= Passage for review =
────────────────
Also, I’m sure that, like me, the readers of this blog may have families, jobs, activities, groups and many other things that keep you quite busy.  In so saying, I have to admit that I will not be able to blog every day, nor get to all of my email every day, and there will be times when I may be on an extended break either alone or with my family or friends. 
 
Therefore, I have decided to accept submissions for blog entries.  Blog submissions may be a poem or prayer that you have found uplifting.  If known please include the authors name.  You may also submit blog entries pertaining to where you are in your recovery; how recovery has affected your life, thoughts, behavior, personality, actions and/or moods; how you are working your steps; or your own perceptions or information you have found that you think may be helpful to anyone in recovery.  Try to remember that most recovery related programs are anonymous (thus the name Anonymous Cafe) and do not disclose personal details about others.  You may, however, reveal details about yourself if you care to, but I would suggest that you keep things somewhat generic and anonymous, (e.g., “by Mike K.” instead of “by Michael James Kawolski”; or “in a store” instead of “in Saks 5th Ave in Manhattan, NY”).
 
If you have something recovery related that you would like to share with our readers please submit your entry for consideration to:  CunningChrisC@gmail.com.  Please type “blog submission” into the subject line.  Not all submissions will be used and those that are may not be used immediately or in their entirety, but please do not let that deter you from making submissions.  Also note that I may take the liberty of editing grammatical or spelling errors, or make changes in wording solely for the purpose of clarity.  I will do my best not to alter the content or message you wish to deliver.
 
 
Right now this blog is the sole idea and work of me.  I’m Christine C. and I’m an addict.  I’m sure that I am not the only Christine C. in recovery so I will sign my own submissions “Christine C. (me)”.  I’m not rich and I don’t have twenty years of sobriety under my belt, (in fact, I’m just short of two years), but another addict I know [who just happens to have eighteen years under his belt] told me that it doesn’t really matter how many key tags we’ve collected or how much clean time we have accumulated because all any of us really have is today. 
 
None of us can change our past and none of us knows what tomorrow will bring because no matter what we may have planned things can always change in an instant.  Now, I don’t know about you, but that gives me pause for thought and the more I think about it and the more I learn and grow in my recovery the more I see that it’s true.
────────────────
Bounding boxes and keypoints
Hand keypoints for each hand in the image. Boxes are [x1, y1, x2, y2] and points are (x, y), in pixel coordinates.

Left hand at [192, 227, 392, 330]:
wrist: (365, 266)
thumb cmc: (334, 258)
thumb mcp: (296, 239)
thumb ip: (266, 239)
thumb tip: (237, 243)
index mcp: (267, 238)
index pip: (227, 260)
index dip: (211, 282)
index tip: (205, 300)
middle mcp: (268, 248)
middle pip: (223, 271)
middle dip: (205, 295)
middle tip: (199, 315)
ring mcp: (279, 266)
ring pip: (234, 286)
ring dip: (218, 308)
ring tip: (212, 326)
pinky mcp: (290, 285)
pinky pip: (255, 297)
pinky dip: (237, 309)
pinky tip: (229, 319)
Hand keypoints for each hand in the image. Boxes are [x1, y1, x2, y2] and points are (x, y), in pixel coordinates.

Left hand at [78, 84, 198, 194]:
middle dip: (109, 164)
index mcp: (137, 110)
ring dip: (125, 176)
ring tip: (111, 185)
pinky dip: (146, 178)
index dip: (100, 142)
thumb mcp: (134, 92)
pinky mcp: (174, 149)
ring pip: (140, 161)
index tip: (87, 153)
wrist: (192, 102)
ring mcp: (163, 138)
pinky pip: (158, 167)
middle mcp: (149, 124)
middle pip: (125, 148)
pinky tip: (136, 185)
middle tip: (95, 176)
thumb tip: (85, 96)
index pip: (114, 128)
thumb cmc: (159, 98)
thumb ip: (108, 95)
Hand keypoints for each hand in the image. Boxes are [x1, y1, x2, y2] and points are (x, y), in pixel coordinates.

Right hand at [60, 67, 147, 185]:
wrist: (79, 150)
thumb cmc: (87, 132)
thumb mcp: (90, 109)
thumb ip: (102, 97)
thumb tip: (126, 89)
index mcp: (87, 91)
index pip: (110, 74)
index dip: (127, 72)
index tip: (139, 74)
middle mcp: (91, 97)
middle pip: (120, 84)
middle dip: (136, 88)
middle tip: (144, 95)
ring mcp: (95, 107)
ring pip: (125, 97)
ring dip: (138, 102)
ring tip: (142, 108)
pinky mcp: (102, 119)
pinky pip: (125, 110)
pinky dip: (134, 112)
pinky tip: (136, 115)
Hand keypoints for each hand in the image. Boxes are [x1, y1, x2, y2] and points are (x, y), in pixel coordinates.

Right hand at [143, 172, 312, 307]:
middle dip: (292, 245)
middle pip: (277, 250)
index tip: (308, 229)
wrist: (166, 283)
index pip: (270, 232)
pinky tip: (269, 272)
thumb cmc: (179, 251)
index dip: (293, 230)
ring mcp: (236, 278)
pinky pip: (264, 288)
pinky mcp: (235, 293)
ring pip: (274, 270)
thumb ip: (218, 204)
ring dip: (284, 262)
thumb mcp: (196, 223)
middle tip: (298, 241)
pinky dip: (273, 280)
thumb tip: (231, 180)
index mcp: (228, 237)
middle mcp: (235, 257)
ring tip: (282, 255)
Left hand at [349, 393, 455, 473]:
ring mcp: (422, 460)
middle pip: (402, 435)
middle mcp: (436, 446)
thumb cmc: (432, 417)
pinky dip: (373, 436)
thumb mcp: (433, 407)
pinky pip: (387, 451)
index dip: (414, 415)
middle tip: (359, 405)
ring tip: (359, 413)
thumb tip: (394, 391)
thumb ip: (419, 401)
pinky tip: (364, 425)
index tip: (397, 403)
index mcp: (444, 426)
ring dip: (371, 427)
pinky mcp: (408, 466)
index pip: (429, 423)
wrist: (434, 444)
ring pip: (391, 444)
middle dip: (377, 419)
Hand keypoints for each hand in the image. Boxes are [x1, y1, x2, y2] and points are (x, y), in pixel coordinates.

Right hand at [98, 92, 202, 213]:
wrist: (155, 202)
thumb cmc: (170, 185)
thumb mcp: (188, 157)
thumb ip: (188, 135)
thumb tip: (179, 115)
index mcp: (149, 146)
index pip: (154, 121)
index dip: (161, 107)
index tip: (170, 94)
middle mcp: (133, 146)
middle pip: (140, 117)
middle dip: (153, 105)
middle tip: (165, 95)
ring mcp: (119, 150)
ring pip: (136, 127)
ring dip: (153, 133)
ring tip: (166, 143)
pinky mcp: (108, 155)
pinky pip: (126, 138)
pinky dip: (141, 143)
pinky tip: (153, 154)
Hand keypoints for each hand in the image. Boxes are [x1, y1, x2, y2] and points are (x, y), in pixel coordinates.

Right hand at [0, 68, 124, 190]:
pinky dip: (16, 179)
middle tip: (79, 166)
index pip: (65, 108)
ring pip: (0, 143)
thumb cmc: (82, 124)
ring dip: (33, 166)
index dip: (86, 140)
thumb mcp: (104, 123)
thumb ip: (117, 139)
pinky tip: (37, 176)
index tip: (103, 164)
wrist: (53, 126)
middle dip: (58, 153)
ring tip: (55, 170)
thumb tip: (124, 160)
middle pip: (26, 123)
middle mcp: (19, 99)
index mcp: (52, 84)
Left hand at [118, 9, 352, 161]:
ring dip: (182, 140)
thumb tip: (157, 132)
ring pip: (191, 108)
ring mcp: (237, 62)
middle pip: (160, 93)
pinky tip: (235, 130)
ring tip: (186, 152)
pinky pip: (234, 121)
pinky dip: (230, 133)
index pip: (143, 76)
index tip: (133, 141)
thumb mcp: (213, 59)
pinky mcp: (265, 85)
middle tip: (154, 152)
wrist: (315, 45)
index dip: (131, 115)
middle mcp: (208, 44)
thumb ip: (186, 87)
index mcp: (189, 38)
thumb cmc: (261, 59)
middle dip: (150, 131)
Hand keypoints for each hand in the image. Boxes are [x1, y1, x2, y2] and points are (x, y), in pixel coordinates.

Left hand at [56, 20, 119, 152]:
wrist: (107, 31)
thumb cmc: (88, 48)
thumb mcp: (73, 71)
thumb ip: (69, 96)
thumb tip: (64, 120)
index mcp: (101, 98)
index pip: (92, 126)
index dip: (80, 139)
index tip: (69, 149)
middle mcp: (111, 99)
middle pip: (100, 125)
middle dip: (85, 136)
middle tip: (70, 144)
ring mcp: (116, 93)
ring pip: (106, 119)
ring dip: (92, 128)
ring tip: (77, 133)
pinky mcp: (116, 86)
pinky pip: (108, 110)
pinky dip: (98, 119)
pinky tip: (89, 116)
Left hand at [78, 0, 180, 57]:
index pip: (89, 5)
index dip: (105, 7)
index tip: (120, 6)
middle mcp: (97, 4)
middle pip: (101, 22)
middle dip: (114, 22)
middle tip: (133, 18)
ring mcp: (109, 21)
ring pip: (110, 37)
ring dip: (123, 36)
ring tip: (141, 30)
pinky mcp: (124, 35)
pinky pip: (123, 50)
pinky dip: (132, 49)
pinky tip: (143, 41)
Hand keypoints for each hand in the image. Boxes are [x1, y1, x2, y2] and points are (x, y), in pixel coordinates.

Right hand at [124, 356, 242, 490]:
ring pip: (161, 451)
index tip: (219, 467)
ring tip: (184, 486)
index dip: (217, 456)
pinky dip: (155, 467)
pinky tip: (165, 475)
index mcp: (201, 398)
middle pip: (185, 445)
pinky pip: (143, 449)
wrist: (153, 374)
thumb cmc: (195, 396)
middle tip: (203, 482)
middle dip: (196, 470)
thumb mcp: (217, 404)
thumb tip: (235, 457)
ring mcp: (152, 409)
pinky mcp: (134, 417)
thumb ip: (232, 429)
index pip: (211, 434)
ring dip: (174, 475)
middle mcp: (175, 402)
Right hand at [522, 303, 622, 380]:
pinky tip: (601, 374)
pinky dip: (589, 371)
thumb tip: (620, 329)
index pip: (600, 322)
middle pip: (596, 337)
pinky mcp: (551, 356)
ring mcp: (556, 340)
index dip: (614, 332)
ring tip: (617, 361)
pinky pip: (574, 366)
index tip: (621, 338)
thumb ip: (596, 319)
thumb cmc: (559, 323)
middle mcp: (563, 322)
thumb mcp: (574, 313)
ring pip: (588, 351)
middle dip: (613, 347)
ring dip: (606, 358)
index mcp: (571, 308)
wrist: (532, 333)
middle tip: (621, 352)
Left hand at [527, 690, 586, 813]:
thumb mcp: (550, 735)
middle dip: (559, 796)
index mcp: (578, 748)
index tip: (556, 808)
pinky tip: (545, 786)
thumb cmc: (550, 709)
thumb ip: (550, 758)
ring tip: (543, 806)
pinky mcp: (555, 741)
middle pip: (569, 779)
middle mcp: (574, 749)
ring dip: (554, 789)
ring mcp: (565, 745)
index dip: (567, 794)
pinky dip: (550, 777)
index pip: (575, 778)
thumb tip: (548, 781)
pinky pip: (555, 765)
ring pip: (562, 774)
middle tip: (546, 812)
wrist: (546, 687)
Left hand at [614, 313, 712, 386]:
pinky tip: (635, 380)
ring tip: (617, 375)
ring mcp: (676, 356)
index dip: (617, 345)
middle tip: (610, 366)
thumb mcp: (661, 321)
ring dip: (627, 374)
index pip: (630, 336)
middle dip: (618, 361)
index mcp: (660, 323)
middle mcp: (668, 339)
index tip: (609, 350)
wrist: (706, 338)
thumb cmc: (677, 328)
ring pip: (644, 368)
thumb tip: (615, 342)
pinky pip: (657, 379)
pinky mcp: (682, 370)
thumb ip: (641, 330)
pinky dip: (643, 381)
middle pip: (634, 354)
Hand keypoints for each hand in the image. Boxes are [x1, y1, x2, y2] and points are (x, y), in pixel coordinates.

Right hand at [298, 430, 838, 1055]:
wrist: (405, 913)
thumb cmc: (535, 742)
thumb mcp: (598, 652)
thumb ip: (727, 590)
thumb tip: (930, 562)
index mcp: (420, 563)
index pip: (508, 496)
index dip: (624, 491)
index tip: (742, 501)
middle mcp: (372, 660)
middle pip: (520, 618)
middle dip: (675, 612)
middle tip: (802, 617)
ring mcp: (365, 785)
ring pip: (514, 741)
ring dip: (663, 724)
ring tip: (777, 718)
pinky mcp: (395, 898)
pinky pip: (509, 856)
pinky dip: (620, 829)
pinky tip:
────────────────
= How to complete this task =
Answer these questions about the blog post:
1. What should be typed into the subject line of a submission?
2. How does the author sign her own submissions?
3. How many years does the other addict the author knows have under his belt?
Answer from the blog post alone.

= Reply =
1. "blog submission"
2. "Christine C. (me)"
3. Eighteen years